Aceite de Castor era el nombre con que conocíamos al Aceite de Ricino, un purgante muy popular.

Eran épocas en las que no existían los antibióticos y el empleo de purgantes era un procedimiento frecuente ante los procesos infecciones leves. Al finalizar la etapa invernal, la ingestión de aceite de Ricino, era la norma ya que se aseguraba su utilidad “para depurar el organismo de las impurezas acumuladas en la sangre”.

Pero durante todo el año, cuando se producía un estado febril asociado con decaimiento, se recurría a un procedimiento de rutina: reposo en cama y una purga con aceite de ricino. Como poderoso irritante intestinal, sus efectos eran seguros, favoreciendo el control de los episodios con fiebre.

Se consideraba que, independientemente de un episodio febril, el purgante debía tomarse un par de veces al año. Esta constante venía de arrastre, cuando purgante y sangrías, eran los medios terapéuticos para tratar todo.

Tomar una o dos cucharadas soperas de aceite de ricino, no era fácil. El desagradable gusto del aceite, provocaba el rechazo espontáneamente, hecho que motivaba la búsqueda de cualquier método o maniobra que facilitara su deglución.
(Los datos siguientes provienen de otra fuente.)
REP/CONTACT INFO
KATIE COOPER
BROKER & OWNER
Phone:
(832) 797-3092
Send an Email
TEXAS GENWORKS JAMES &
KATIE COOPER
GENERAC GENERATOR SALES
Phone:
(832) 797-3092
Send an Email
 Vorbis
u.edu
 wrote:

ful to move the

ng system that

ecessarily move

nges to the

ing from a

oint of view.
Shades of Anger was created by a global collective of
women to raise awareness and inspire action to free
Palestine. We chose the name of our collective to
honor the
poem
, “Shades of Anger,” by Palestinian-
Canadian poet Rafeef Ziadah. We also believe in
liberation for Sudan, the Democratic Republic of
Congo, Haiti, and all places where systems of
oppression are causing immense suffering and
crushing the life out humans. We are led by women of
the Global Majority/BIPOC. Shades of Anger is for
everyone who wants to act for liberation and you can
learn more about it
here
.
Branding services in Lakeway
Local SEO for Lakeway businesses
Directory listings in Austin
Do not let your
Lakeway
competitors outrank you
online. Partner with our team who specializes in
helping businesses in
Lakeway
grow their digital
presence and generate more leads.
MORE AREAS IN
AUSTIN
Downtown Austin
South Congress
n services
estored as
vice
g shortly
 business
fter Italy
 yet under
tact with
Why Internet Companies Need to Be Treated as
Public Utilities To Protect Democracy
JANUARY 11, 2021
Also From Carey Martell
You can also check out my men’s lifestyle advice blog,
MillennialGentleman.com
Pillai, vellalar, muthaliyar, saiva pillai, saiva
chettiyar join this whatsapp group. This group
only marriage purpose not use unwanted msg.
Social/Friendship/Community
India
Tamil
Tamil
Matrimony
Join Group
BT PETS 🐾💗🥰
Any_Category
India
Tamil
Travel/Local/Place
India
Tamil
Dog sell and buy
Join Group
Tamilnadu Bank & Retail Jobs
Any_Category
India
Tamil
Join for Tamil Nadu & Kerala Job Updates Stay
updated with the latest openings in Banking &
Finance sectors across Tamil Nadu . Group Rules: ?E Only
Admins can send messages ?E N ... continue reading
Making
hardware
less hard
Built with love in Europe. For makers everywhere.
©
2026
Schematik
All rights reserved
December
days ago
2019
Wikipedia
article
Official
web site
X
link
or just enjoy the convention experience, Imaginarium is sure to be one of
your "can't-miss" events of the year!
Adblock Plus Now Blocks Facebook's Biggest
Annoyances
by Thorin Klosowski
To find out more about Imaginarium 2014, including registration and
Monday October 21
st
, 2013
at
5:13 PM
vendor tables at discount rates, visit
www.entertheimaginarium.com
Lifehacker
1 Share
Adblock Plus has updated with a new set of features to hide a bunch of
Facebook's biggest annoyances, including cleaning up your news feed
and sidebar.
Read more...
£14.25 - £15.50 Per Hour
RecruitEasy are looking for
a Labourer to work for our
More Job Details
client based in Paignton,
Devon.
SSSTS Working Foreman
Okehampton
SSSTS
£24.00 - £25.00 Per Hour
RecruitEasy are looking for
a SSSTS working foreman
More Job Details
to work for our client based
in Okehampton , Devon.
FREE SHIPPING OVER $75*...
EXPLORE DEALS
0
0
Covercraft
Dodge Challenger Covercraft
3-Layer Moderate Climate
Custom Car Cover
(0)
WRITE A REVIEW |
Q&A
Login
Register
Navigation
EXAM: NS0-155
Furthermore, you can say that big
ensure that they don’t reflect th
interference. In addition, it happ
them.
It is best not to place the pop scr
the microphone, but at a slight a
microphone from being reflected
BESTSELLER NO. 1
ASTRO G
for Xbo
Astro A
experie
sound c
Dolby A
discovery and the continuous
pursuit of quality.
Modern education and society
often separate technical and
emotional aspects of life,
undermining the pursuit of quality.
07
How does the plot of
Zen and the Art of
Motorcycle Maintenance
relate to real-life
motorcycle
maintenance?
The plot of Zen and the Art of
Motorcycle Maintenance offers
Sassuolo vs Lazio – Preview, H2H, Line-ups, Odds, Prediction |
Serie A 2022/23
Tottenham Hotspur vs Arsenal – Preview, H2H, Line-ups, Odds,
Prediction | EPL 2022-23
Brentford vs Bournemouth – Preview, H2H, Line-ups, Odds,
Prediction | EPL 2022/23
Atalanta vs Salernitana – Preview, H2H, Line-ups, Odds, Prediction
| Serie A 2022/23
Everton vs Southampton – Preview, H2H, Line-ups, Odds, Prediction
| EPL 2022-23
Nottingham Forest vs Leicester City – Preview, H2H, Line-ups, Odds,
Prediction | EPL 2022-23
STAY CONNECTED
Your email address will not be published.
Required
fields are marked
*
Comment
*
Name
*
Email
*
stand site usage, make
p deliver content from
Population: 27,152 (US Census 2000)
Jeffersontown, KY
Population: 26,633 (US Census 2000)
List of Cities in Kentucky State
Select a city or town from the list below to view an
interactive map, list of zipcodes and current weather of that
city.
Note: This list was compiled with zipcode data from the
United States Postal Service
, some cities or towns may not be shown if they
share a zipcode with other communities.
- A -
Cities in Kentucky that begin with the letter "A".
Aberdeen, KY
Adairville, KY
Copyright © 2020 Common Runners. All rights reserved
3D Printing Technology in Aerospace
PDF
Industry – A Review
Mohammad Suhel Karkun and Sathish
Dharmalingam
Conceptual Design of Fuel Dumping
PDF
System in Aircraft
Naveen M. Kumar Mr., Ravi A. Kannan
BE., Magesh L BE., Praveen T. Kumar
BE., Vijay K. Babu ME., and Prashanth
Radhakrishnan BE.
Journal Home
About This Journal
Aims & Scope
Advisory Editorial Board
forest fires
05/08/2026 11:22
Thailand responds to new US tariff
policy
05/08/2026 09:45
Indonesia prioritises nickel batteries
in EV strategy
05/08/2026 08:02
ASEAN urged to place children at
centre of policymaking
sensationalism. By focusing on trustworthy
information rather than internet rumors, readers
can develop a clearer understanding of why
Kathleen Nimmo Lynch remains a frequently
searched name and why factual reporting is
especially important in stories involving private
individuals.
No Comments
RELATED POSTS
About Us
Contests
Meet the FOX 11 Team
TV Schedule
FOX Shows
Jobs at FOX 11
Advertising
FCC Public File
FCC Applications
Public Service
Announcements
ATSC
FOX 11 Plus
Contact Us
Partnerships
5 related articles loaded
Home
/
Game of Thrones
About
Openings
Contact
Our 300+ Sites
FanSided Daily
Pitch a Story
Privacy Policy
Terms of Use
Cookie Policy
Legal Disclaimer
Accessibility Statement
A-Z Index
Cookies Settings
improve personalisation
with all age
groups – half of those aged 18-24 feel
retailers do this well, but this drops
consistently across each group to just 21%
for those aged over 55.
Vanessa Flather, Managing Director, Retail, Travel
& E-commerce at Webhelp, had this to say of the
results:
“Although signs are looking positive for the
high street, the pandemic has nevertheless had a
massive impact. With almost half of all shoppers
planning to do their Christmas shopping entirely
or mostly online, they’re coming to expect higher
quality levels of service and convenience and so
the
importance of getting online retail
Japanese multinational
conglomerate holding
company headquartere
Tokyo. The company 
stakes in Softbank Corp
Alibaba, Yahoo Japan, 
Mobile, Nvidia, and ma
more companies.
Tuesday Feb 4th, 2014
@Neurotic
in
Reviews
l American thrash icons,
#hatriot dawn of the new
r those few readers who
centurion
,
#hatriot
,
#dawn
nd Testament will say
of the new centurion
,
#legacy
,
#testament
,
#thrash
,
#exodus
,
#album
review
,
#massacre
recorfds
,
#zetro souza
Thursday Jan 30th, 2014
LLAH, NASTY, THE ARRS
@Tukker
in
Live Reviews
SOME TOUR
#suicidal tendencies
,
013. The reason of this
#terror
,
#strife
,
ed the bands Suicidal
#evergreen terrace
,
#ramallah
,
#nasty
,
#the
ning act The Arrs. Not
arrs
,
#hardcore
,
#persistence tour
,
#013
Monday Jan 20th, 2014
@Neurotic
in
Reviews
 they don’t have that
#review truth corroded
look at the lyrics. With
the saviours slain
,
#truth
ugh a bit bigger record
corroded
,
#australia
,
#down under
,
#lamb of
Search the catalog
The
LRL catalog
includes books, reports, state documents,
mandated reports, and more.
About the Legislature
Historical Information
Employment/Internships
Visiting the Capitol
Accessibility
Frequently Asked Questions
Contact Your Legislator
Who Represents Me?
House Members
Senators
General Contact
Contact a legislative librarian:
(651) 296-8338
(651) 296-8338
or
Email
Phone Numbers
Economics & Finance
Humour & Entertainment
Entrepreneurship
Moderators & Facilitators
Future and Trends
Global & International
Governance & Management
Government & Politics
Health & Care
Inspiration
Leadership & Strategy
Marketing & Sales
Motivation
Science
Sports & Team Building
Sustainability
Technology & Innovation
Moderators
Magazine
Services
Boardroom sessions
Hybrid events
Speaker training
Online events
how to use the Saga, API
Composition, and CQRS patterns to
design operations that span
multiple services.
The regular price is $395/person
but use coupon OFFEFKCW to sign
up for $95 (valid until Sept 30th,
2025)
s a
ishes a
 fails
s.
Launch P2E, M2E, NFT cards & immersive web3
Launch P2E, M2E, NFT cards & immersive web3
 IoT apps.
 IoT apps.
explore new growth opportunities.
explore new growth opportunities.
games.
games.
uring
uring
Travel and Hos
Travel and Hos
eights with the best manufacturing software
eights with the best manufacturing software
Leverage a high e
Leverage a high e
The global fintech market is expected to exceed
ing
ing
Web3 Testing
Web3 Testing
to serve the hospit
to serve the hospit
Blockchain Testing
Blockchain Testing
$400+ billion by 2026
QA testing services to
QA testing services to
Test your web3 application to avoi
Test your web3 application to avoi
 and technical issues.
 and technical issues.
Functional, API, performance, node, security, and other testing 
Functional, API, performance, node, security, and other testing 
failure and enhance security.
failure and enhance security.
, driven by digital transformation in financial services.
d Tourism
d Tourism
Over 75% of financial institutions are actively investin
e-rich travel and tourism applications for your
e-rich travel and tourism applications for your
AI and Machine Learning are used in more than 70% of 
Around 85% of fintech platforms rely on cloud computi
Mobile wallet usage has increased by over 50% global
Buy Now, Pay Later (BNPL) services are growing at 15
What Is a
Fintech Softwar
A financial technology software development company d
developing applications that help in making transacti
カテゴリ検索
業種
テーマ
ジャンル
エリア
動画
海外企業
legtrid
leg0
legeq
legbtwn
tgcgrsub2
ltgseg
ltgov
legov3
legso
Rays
Con el advenimiento de los antibióticos, los purgantes perdieron su vigencia hasta constituirse en una rareza, los mismos que llegaron a utilizarse como herramienta de castigo en los niños, al provocar náuseas, vómitos, cólicos y diarrea.

Las purgas con aceite de ricino integraron el armamentario médico de ese Buenos Aires que se fue.